Muscular dystrophy involves genetic disorders that cause loss of muscle mass and progressive weakness. The proteins involved in the production of healthy muscles are interfered with by mutations. The normal physiology of the skeletal muscles is aided by the motoneurons, which are accountable for innervating the muscle fibres. The excitation-contraction coupling allows the conversion of action potentials in the muscle fibres into contractions. Relaxation of the skeletal muscles is activated by the active Ca2+ ATPase (SERCA) pump that allows transportation of Ca2+, allowing the maintenance of low Ca2+ and thus relaxing the muscle.

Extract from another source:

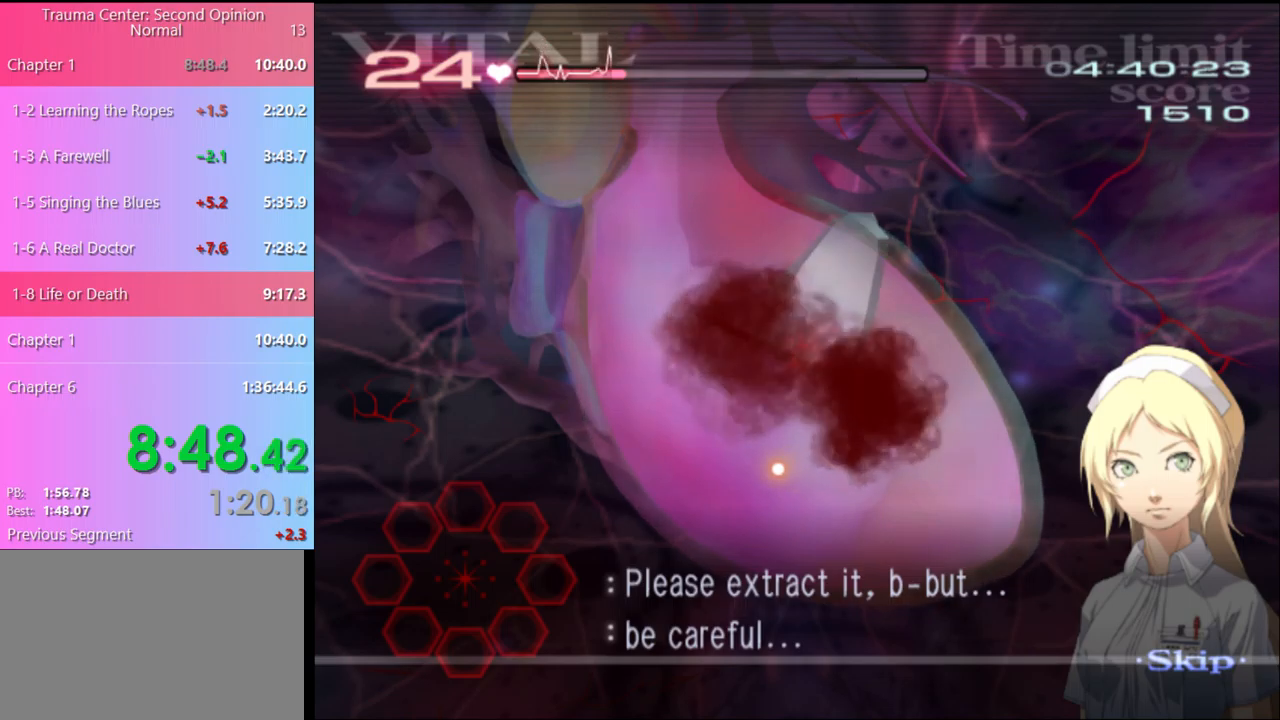
{"keys": ["a", "w"], "mouse": [], "events": []}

The regulation of the calcium (Ca2+) voltage-gated channels determines the relaxation and contraction of these muscles. However, increased levels of calcium ions lead to muscle wasting. The calcium-dependent proteases (calpains) are activated in muscular dystrophy, eventually leading to muscle protein degradation and necrosis, thus, muscular dystrophy. Additionally, increased levels of calcium ions also modulate calcineurin activity via the nuclear factor of the activated T-cells (NFAT) pathway, thus causing muscle pathology. This disease cannot be prevented as it arises in case a faulty gene is inherited from one or both parents. However, some steps like eating healthy, hydrating, exercising often, maintaining a healthy weight, getting pneumonia and flu vaccines and quitting smoking can help a patient live a quality life. Lastly, several treatment methods have been used to keep its symptoms under control. For example, the use of gene-based therapy, respiratory therapy, speech therapy, physical therapy and drug therapy. All these forms of therapy help keep the muscle strength maximized therefore controlling the disease.

References

Dong, X., Kong, L., Huang, L., Su, Y., Li, X., Yang, L., … & Li, W. (2022). Ginsenoside Rg1 treatment protects against cognitive dysfunction via inhibiting PLC–CN–NFAT1 signaling in T2DM mice. Journal of Ginseng Research.

Eser, G., & Topaloğlu, H. (2022). Current outline of exon skipping trials in Duchenne muscular dystrophy. Genes13(7), 1241.

Markati, T., Oskoui, M., Farrar, M. A., Duong, T., Goemans, N., & Servais, L. (2022). Emerging therapies for Duchenne muscular dystrophy. The Lancet Neurology.

Meng, F., Guo, B., Ma, Y. Q., Li, K. W., & Niu, F. J. (2022). Puerarin: A review of its mechanisms of action and clinical studies in ophthalmology. Phytomedicine, 154465.

Salari, N., Fatahi, B., Valipour, E., Kazeminia, M., Fatahian, R., Kiaei, A., … & Mohammadi, M. (2022). Global prevalence of Duchenne and Becker muscular dystrophy: A systematic review and meta-analysis. Journal of orthopaedic surgery and research17(1), 1-12.